* Text for analysis
------------------------------------

University of Calgary

Royal recognition

UToday HomeDecember 17, 2012

By Betty Rice

Professor Yvonne Hebert proudly wears her Jubilee Medal, awarded for her work with the francophone community in Alberta. Photo by Betty RiceProfessor Yvonne Hebert proudly wears her Jubilee Medal, awarded for her work with the francophone community in Alberta. Photo by Betty Rice

Each year, senior Government of Canada officials are given the privilege of presenting medals to outstanding Canadians on behalf of Queen Elizabeth II. Recipients of the medals include long-time volunteers, community leaders or other prominent personalities.

This year, to mark the 60th anniversary of the queen’s accession to the throne, a special commemorative medal was created and named the Queen Elizabeth II Diamond Jubilee Medal.

Yvonne Hebert, professor emeritus in the Faculty of Education, proudly sports one on her lapel. The Diamond Jubilee award was presented to Hebert by Alberta Senator Claudette Tardif at a special ceremony in Edmonton on October 13. In a letter from Senator Tardif, Hebert was recognized “for her outstanding contribution to Calgary’s francophone community in many areas.”

During the ceremony, Senator Tardif remarked: “It is my great honour and privilege to recognize these individuals for their outstanding and ongoing dedication to the development and vitality of Alberta’s francophone communities. Strong and vibrant communities grow through the sustained efforts of those committed to the vitality of the francophone community in Alberta.”

Hebert was joined by 19 other Albertans from the Franco-Alberta community. The Association Canadienne-française de l’Alberta’s (ACFA) formed a nomination committee to assist the senator in selecting the recipients. The medal recipients came from across Alberta, and have distinguished themselves by their exemplary contributions in education, arts and culture, immigration, and community service. The awards took place as part of the ACFA’s annual Gala de Reconnaissance (recognition).

Hebert also received the Roger Motut award in 2010 for her writings, which was awarded to her by the provincial francophone association.

“This medal builds upon that previous award and reflects very positively upon the Faculty of Education,” says Hebert. “It is not possible to contribute to community life via research, writings, and publications, without a congenial, supportive academic community.”

------------------------------------

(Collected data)
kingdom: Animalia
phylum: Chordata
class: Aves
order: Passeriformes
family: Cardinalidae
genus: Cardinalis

------------------------------------

* Task objective
Reproduce everything from "Royal recognition" down to "other prominent personalities." in the article about Yvonne Hebert's Diamond Jubilee Medal.

* Response to this task
Royal recognition

UToday HomeDecember 17, 2012

By Betty Rice

Professor Yvonne Hebert proudly wears her Jubilee Medal, awarded for her work with the francophone community in Alberta. Photo by Betty RiceProfessor Yvonne Hebert proudly wears her Jubilee Medal, awarded for her work with the francophone community in Alberta. Photo by Betty Rice

Each year, senior Government of Canada officials are given the privilege of presenting medals to outstanding Canadians on behalf of Queen Elizabeth II. Recipients of the medals include long-time volunteers, community leaders or other prominent personalities.